§ Instructions to follow:
Copy out, without changing anything, the lines of the entries from the line containing "pose: elev=210.4 azim=118.7" down to the line containing "Dot at: (289, 209)", with both of those lines included.

§ Data records:

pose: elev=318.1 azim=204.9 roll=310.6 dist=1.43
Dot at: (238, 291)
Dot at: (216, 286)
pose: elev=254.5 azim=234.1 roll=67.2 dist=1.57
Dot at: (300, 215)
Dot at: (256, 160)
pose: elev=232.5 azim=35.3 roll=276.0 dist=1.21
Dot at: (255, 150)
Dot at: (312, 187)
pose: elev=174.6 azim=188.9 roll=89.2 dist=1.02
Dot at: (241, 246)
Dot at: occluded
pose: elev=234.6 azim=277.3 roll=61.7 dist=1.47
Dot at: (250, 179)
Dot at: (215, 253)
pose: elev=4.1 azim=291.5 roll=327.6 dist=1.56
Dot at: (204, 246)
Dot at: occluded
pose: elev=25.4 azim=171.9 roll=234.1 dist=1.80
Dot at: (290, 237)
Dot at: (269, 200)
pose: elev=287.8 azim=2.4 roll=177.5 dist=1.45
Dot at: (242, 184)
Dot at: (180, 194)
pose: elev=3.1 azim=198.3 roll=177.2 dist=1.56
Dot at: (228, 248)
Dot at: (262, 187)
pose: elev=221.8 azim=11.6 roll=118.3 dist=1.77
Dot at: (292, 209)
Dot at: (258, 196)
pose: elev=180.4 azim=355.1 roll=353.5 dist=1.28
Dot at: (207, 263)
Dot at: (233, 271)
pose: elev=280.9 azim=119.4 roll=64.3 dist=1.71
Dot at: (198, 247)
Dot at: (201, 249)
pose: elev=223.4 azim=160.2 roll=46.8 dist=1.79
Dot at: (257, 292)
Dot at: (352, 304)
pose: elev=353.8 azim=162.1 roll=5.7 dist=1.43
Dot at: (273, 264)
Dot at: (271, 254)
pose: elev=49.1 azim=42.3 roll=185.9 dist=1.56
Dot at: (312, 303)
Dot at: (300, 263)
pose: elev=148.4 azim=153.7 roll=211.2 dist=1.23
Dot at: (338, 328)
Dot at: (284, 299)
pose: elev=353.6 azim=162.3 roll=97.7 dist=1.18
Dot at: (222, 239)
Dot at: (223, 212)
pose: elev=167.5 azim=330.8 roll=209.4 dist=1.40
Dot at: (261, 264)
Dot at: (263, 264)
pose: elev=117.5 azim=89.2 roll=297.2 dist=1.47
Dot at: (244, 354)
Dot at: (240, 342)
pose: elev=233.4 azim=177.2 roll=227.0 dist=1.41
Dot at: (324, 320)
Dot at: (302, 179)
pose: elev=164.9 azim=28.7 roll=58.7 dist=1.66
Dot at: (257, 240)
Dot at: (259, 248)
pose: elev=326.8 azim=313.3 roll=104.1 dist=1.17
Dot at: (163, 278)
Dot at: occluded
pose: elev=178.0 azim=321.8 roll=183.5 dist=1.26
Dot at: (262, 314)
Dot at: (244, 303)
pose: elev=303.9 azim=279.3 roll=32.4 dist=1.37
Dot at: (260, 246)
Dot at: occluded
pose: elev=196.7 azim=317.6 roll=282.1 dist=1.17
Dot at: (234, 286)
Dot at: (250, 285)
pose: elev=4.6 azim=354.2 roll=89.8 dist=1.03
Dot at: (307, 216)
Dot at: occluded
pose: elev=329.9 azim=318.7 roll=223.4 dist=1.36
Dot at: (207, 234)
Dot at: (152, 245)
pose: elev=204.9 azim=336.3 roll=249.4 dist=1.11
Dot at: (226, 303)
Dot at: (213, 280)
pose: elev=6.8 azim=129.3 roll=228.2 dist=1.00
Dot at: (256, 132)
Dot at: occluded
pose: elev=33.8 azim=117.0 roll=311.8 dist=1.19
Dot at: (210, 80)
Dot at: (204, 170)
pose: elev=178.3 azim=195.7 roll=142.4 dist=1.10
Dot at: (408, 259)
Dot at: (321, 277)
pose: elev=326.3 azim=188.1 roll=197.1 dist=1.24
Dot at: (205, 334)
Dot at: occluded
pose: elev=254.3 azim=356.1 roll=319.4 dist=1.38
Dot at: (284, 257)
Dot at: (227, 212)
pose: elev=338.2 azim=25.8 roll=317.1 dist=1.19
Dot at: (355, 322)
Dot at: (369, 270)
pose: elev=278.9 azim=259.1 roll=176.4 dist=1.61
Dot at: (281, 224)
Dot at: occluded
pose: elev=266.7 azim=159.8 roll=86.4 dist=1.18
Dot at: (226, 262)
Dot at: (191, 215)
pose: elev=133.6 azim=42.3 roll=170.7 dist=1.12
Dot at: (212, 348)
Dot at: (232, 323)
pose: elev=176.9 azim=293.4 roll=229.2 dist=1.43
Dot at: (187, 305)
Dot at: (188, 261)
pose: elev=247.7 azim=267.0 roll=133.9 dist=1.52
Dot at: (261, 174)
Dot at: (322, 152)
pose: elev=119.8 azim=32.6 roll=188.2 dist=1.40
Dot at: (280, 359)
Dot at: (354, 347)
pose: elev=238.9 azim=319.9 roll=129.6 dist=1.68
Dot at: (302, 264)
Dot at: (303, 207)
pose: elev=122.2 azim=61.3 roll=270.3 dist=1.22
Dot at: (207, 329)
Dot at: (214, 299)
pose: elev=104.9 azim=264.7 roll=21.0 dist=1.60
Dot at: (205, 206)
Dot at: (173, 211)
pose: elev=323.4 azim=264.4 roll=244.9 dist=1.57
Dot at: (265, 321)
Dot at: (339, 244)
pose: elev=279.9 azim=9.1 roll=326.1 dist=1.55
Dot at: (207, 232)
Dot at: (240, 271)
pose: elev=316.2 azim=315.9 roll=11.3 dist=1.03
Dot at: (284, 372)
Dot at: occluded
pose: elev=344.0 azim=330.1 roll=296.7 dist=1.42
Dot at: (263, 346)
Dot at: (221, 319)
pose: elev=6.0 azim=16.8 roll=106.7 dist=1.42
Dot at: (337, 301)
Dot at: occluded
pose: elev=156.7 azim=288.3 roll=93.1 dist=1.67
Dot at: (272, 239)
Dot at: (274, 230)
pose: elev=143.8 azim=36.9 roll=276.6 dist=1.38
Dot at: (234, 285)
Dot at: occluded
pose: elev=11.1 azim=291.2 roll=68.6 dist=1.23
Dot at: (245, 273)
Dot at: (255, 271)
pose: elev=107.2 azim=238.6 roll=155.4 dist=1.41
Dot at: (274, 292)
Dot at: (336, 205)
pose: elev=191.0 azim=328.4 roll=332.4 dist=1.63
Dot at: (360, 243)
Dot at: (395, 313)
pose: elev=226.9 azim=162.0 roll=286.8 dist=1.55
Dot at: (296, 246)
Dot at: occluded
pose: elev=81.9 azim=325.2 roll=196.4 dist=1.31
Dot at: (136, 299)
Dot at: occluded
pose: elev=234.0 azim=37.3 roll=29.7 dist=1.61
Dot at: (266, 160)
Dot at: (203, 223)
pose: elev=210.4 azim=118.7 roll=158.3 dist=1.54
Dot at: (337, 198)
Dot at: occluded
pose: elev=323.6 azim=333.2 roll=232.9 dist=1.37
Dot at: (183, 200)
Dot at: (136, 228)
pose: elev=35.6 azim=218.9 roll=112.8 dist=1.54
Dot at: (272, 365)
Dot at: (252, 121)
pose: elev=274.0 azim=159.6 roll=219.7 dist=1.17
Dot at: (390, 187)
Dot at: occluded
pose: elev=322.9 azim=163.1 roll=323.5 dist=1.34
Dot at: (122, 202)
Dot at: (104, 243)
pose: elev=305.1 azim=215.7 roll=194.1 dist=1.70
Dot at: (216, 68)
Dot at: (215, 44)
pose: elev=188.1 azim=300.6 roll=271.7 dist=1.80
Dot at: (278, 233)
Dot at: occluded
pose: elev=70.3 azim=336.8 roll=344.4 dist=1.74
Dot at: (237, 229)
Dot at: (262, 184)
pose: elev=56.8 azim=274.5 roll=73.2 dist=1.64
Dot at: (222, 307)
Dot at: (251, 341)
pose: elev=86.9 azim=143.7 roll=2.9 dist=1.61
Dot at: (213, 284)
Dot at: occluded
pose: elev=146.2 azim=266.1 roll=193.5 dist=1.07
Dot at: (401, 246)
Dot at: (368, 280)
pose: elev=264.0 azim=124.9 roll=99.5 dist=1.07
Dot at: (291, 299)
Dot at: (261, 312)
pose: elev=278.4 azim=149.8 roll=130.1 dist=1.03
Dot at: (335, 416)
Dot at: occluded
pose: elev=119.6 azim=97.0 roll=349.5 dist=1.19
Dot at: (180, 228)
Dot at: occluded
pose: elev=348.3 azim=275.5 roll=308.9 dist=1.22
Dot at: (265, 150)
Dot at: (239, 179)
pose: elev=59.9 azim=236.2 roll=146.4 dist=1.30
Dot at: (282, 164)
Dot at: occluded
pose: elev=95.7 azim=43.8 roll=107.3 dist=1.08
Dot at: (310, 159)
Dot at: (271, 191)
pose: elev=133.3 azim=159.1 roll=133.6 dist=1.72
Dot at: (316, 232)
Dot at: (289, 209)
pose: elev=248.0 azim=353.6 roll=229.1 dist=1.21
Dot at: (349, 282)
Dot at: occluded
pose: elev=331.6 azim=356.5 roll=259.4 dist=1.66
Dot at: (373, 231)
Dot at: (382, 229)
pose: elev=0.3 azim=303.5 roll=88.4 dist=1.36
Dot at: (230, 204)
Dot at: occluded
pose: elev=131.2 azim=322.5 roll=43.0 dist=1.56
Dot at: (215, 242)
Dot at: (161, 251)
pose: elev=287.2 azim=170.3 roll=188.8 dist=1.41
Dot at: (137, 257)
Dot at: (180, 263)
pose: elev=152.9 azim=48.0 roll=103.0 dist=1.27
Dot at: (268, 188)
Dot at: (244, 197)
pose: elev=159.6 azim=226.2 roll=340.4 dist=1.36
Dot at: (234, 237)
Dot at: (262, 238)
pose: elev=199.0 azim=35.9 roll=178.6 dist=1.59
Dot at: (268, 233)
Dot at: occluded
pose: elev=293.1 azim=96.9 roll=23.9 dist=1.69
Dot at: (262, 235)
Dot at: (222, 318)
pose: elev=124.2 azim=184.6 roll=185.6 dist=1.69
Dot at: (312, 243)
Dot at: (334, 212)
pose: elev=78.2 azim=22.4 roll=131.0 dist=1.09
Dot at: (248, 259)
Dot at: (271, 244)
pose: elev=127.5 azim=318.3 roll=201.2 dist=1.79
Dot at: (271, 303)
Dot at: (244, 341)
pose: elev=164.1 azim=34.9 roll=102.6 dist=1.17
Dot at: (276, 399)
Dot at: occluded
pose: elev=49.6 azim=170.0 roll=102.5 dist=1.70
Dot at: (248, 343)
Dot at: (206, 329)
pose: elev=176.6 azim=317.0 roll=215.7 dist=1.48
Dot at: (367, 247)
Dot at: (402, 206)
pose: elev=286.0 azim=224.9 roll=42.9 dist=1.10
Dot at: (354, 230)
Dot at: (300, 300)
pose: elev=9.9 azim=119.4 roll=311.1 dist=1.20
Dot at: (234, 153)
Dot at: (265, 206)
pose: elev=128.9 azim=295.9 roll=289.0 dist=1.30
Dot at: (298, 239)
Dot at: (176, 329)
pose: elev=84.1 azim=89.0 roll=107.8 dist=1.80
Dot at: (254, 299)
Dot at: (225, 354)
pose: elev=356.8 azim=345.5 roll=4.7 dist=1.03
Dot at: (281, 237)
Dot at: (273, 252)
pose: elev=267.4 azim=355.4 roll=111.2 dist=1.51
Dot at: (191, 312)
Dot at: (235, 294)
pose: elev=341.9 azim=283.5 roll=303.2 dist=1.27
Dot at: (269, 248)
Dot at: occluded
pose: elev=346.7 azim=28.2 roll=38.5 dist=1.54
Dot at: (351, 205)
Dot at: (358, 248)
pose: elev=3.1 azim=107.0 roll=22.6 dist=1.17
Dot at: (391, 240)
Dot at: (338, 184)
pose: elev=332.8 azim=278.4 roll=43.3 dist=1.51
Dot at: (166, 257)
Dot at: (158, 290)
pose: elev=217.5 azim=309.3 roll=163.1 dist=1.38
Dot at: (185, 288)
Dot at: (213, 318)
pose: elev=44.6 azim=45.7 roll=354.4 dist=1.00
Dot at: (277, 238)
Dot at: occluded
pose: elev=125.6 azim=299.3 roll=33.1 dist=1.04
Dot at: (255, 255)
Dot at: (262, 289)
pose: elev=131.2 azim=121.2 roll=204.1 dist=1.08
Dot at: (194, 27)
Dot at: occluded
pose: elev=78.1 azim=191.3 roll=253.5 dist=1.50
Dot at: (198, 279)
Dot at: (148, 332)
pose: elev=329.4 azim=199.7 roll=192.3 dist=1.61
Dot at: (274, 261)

§ Solution to the problem:
pose: elev=210.4 azim=118.7 roll=158.3 dist=1.54
Dot at: (337, 198)
Dot at: occluded
pose: elev=323.6 azim=333.2 roll=232.9 dist=1.37
Dot at: (183, 200)
Dot at: (136, 228)
pose: elev=35.6 azim=218.9 roll=112.8 dist=1.54
Dot at: (272, 365)
Dot at: (252, 121)
pose: elev=274.0 azim=159.6 roll=219.7 dist=1.17
Dot at: (390, 187)
Dot at: occluded
pose: elev=322.9 azim=163.1 roll=323.5 dist=1.34
Dot at: (122, 202)
Dot at: (104, 243)
pose: elev=305.1 azim=215.7 roll=194.1 dist=1.70
Dot at: (216, 68)
Dot at: (215, 44)
pose: elev=188.1 azim=300.6 roll=271.7 dist=1.80
Dot at: (278, 233)
Dot at: occluded
pose: elev=70.3 azim=336.8 roll=344.4 dist=1.74
Dot at: (237, 229)
Dot at: (262, 184)
pose: elev=56.8 azim=274.5 roll=73.2 dist=1.64
Dot at: (222, 307)
Dot at: (251, 341)
pose: elev=86.9 azim=143.7 roll=2.9 dist=1.61
Dot at: (213, 284)
Dot at: occluded
pose: elev=146.2 azim=266.1 roll=193.5 dist=1.07
Dot at: (401, 246)
Dot at: (368, 280)
pose: elev=264.0 azim=124.9 roll=99.5 dist=1.07
Dot at: (291, 299)
Dot at: (261, 312)
pose: elev=278.4 azim=149.8 roll=130.1 dist=1.03
Dot at: (335, 416)
Dot at: occluded
pose: elev=119.6 azim=97.0 roll=349.5 dist=1.19
Dot at: (180, 228)
Dot at: occluded
pose: elev=348.3 azim=275.5 roll=308.9 dist=1.22
Dot at: (265, 150)
Dot at: (239, 179)
pose: elev=59.9 azim=236.2 roll=146.4 dist=1.30
Dot at: (282, 164)
Dot at: occluded
pose: elev=95.7 azim=43.8 roll=107.3 dist=1.08
Dot at: (310, 159)
Dot at: (271, 191)
pose: elev=133.3 azim=159.1 roll=133.6 dist=1.72
Dot at: (316, 232)
Dot at: (289, 209)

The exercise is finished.